Frankreich: Wintersport und Wellness ist das Motto der Pyrenäen

Erst durch den Tiefschnee fahren, dann in der Therme auftanken – das hat in den bis zu 3000 Meter hohen Pyrenäen Tradition. Der 430 Kilometer lange Bergriegel ist weniger erschlossen, wilder und ursprünglicher geblieben ist als die Alpen. Die Wintersportorte im französischen Grenzgebirge zu Spanien bieten Skipisten aller Schwierigkeitsgrade, Schneeschuh-Wandern, Tourengehen und Wellness-Thermen.

Früher als in den Alpen beginnt hier der Skibetrieb dank Schneesicherheit. Erst weit nach Ostern, Ende April, endet die Saison. In den gesamten Pyrenäen erschließen rund 700 Lifte 2200 Kilometer Piste in 51 Skigebieten.

Davon liegen 32 in Frankreich. Es sind urwüchsige Bergdörfer, funktionelle Ski-in-Ski-out-Stationen wie Piau-Engaly oder auch traditionsreiche Kurorte wie Cauterets, Bagnères-de-Luchon und Ax-les-Thermes, die nach dem Schwingen im Schnee mit Planschen in Thermen locken.

Denn auch das hat die Kollision der Kontinentalplatten geschaffen: Hunderte Thermalquellen, die am Nordrand der Pyrenäen, wild im Wald, warm in Canyons und schick eingefasst in Badetempeln sprudeln. Weshalb Ski und Spa das Obermotto der französischen Pyrenäen ist.

Badespaß: Es gibt viele Thermalquellen in den französischen Pyrenäen

Quellen: – über Getty Images/PASCAL PAVANI

Hektik, Warteschlangen und Hüttengaudi findet man hier nicht. Gelassenheit liegt über den Bergen, genussvolles Gleiten dominiert, kombiniert mit besonderer Land- oder Gourmetküche, die auch in den Skihütten aufgetischt wird. Wir haben uns in den fünf interessantesten Wintersportorten für Ski und Spa umgesehen.

▶ Aufgaben:
A. Erkläre in ein bis drei Sätzen, warum laut dem Text über die Pyrenäen „Ski und Spa“ das Obermotto der französischen Pyrenäen ist.
B. Gib aus den Datensätzen die Zeilen von der Zeile mit „locality: Hungarica. Preszburg.“ bis zur Zeile mit „collection date: 1982-03-25“ unverändert wieder.

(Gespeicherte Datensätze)
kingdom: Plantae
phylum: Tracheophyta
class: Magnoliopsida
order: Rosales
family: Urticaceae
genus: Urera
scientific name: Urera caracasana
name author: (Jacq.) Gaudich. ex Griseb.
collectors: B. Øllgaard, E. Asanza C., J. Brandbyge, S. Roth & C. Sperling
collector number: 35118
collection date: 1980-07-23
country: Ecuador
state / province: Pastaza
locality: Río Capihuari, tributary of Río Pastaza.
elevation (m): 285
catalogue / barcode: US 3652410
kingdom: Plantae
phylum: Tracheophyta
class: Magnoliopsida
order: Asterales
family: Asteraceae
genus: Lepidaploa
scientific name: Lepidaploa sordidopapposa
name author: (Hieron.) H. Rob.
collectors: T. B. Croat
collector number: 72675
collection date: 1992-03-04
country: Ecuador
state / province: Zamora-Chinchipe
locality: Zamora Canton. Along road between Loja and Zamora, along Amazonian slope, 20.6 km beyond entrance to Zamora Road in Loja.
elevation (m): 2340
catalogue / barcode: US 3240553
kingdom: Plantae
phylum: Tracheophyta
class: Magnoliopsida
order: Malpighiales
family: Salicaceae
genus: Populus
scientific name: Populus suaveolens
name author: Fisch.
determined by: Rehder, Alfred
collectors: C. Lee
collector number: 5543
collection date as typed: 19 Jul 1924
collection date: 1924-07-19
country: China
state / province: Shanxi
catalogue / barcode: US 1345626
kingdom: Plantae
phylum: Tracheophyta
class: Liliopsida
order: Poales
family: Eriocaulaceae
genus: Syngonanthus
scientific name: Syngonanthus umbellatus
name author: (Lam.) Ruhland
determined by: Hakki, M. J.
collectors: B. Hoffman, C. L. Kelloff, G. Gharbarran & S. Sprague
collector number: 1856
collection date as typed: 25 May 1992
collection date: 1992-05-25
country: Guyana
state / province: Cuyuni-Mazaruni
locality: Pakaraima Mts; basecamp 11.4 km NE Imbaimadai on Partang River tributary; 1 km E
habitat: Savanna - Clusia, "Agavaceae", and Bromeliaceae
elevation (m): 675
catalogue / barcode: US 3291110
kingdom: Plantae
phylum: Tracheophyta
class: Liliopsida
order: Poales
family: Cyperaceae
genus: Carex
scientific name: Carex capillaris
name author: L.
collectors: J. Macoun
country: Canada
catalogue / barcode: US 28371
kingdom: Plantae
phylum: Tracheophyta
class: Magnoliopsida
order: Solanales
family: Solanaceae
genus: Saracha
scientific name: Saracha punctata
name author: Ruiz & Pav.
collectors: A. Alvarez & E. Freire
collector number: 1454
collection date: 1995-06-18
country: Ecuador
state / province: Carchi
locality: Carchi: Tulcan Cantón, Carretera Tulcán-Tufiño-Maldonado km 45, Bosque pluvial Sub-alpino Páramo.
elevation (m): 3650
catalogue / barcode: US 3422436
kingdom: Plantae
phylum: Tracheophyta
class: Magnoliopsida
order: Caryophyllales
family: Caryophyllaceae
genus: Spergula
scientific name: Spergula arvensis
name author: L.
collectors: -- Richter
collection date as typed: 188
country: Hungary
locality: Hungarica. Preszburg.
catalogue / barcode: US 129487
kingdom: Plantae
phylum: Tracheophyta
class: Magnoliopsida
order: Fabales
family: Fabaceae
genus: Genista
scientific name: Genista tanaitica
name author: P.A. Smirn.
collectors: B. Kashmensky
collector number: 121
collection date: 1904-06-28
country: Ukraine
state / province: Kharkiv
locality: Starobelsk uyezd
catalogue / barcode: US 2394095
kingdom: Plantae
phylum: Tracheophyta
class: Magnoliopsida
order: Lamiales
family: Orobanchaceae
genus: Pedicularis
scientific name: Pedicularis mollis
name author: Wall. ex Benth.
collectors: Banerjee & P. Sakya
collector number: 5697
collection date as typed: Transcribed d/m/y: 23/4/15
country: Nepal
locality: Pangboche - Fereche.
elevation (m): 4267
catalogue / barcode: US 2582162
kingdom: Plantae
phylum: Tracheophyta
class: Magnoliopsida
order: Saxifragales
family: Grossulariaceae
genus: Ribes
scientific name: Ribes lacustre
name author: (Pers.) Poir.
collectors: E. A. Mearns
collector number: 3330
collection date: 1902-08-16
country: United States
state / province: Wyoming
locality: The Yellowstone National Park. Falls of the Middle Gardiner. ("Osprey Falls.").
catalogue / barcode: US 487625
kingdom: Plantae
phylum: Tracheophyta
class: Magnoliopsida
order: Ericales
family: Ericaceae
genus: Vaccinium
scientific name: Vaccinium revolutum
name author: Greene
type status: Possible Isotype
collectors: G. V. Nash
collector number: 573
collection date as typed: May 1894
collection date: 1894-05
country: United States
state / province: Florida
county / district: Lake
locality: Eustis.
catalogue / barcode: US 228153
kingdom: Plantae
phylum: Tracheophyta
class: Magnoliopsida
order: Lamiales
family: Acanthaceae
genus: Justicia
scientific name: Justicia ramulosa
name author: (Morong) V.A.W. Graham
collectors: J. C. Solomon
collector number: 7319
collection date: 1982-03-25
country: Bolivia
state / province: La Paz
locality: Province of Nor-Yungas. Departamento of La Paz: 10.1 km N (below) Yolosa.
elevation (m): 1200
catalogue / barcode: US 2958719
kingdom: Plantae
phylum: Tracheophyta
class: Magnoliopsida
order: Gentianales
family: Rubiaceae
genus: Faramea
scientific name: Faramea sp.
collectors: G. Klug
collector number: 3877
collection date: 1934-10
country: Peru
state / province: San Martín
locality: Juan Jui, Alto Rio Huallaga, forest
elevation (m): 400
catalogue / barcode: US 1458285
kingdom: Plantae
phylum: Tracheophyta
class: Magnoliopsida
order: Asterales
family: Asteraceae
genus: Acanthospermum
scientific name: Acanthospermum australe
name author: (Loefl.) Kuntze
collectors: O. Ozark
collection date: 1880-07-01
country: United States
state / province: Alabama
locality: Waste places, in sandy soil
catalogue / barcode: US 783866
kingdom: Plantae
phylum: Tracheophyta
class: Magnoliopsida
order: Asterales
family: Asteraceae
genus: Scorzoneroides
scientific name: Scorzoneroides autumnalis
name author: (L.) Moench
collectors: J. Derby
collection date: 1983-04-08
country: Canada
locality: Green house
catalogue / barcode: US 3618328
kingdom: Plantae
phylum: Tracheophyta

▶ Lösungen:
A. Die Kollision der Kontinentalplatten hat am Nordrand der Pyrenäen Hunderte Thermalquellen geschaffen, die wild im Wald, warm in Canyons und in Badetempeln sprudeln. Deshalb locken dort viele Orte nach dem Skifahren mit Baden in Thermen, und Ski und Spa ist das Obermotto.

B.
locality: Hungarica. Preszburg.
catalogue / barcode: US 129487
kingdom: Plantae
phylum: Tracheophyta
class: Magnoliopsida
order: Fabales
family: Fabaceae
genus: Genista
scientific name: Genista tanaitica
name author: P.A. Smirn.
collectors: B. Kashmensky
collector number: 121
collection date: 1904-06-28
country: Ukraine
state / province: Kharkiv
locality: Starobelsk uyezd
catalogue / barcode: US 2394095
kingdom: Plantae
phylum: Tracheophyta
class: Magnoliopsida
order: Lamiales
family: Orobanchaceae
genus: Pedicularis
scientific name: Pedicularis mollis
name author: Wall. ex Benth.
collectors: Banerjee & P. Sakya
collector number: 5697
collection date as typed: Transcribed d/m/y: 23/4/15
country: Nepal
locality: Pangboche - Fereche.
elevation (m): 4267
catalogue / barcode: US 2582162
kingdom: Plantae
phylum: Tracheophyta
class: Magnoliopsida
order: Saxifragales
family: Grossulariaceae
genus: Ribes
scientific name: Ribes lacustre
name author: (Pers.) Poir.
collectors: E. A. Mearns
collector number: 3330
collection date: 1902-08-16
country: United States
state / province: Wyoming
locality: The Yellowstone National Park. Falls of the Middle Gardiner. ("Osprey Falls.").
catalogue / barcode: US 487625
kingdom: Plantae
phylum: Tracheophyta
class: Magnoliopsida
order: Ericales
family: Ericaceae
genus: Vaccinium
scientific name: Vaccinium revolutum
name author: Greene
type status: Possible Isotype
collectors: G. V. Nash
collector number: 573
collection date as typed: May 1894
collection date: 1894-05
country: United States
state / province: Florida
county / district: Lake
locality: Eustis.
catalogue / barcode: US 228153
kingdom: Plantae
phylum: Tracheophyta
class: Magnoliopsida
order: Lamiales
family: Acanthaceae
genus: Justicia
scientific name: Justicia ramulosa
name author: (Morong) V.A.W. Graham
collectors: J. C. Solomon
collector number: 7319
collection date: 1982-03-25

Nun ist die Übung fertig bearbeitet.